What the task requires.
Output every entry exactly as written, skipping any pictures.

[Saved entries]
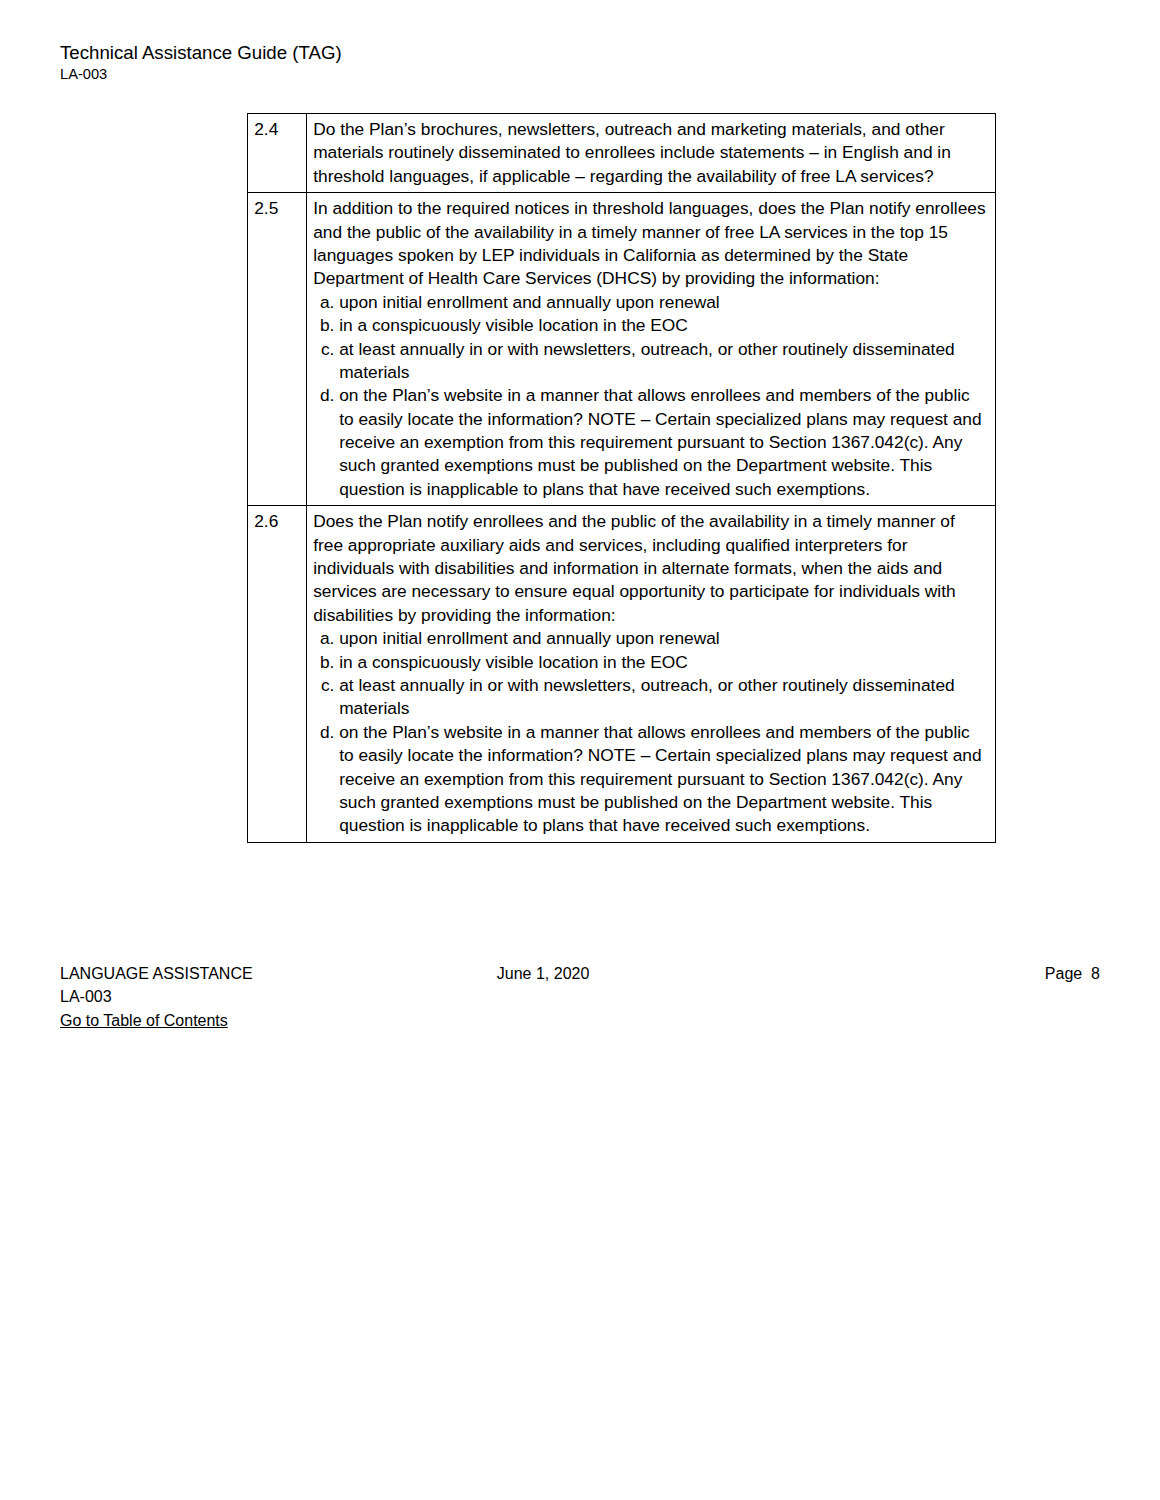Technical Assistance Guide (TAG)
LA-003
| 2.4 | Do the Plan’s brochures, newsletters, outreach and marketing materials, and other materials routinely disseminated to enrollees include statements – in English and in threshold languages, if applicable – regarding the availability of free LA services? |
| 2.5 | In addition to the required notices in threshold languages, does the Plan notify enrollees and the public of the availability in a timely manner of free LA services in the top 15 languages spoken by LEP individuals in California as determined by the State Department of Health Care Services (DHCS) by providing the information: upon initial enrollment and annually upon renewal in a conspicuously visible location in the EOC at least annually in or with newsletters, outreach, or other routinely disseminated materials on the Plan’s website in a manner that allows enrollees and members of the public to easily locate the information? NOTE – Certain specialized plans may request and receive an exemption from this requirement pursuant to Section 1367.042(c). Any such granted exemptions must be published on the Department website. This question is inapplicable to plans that have received such exemptions. |
| 2.6 | Does the Plan notify enrollees and the public of the availability in a timely manner of free appropriate auxiliary aids and services, including qualified interpreters for individuals with disabilities and information in alternate formats, when the aids and services are necessary to ensure equal opportunity to participate for individuals with disabilities by providing the information: upon initial enrollment and annually upon renewal in a conspicuously visible location in the EOC at least annually in or with newsletters, outreach, or other routinely disseminated materials on the Plan’s website in a manner that allows enrollees and members of the public to easily locate the information? NOTE – Certain specialized plans may request and receive an exemption from this requirement pursuant to Section 1367.042(c). Any such granted exemptions must be published on the Department website. This question is inapplicable to plans that have received such exemptions. |
LANGUAGE ASSISTANCE
June 1, 2020
Page 8
LA-003
Go to Table of Contents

Expected answer.
Technical Assistance Guide (TAG)
LA-003
| 2.4 | Do the Plan’s brochures, newsletters, outreach and marketing materials, and other materials routinely disseminated to enrollees include statements – in English and in threshold languages, if applicable – regarding the availability of free LA services? |
| 2.5 | In addition to the required notices in threshold languages, does the Plan notify enrollees and the public of the availability in a timely manner of free LA services in the top 15 languages spoken by LEP individuals in California as determined by the State Department of Health Care Services (DHCS) by providing the information: upon initial enrollment and annually upon renewal in a conspicuously visible location in the EOC at least annually in or with newsletters, outreach, or other routinely disseminated materials on the Plan’s website in a manner that allows enrollees and members of the public to easily locate the information? NOTE – Certain specialized plans may request and receive an exemption from this requirement pursuant to Section 1367.042(c). Any such granted exemptions must be published on the Department website. This question is inapplicable to plans that have received such exemptions. |
| 2.6 | Does the Plan notify enrollees and the public of the availability in a timely manner of free appropriate auxiliary aids and services, including qualified interpreters for individuals with disabilities and information in alternate formats, when the aids and services are necessary to ensure equal opportunity to participate for individuals with disabilities by providing the information: upon initial enrollment and annually upon renewal in a conspicuously visible location in the EOC at least annually in or with newsletters, outreach, or other routinely disseminated materials on the Plan’s website in a manner that allows enrollees and members of the public to easily locate the information? NOTE – Certain specialized plans may request and receive an exemption from this requirement pursuant to Section 1367.042(c). Any such granted exemptions must be published on the Department website. This question is inapplicable to plans that have received such exemptions. |
LANGUAGE ASSISTANCE
June 1, 2020
Page 8
LA-003
Go to Table of Contents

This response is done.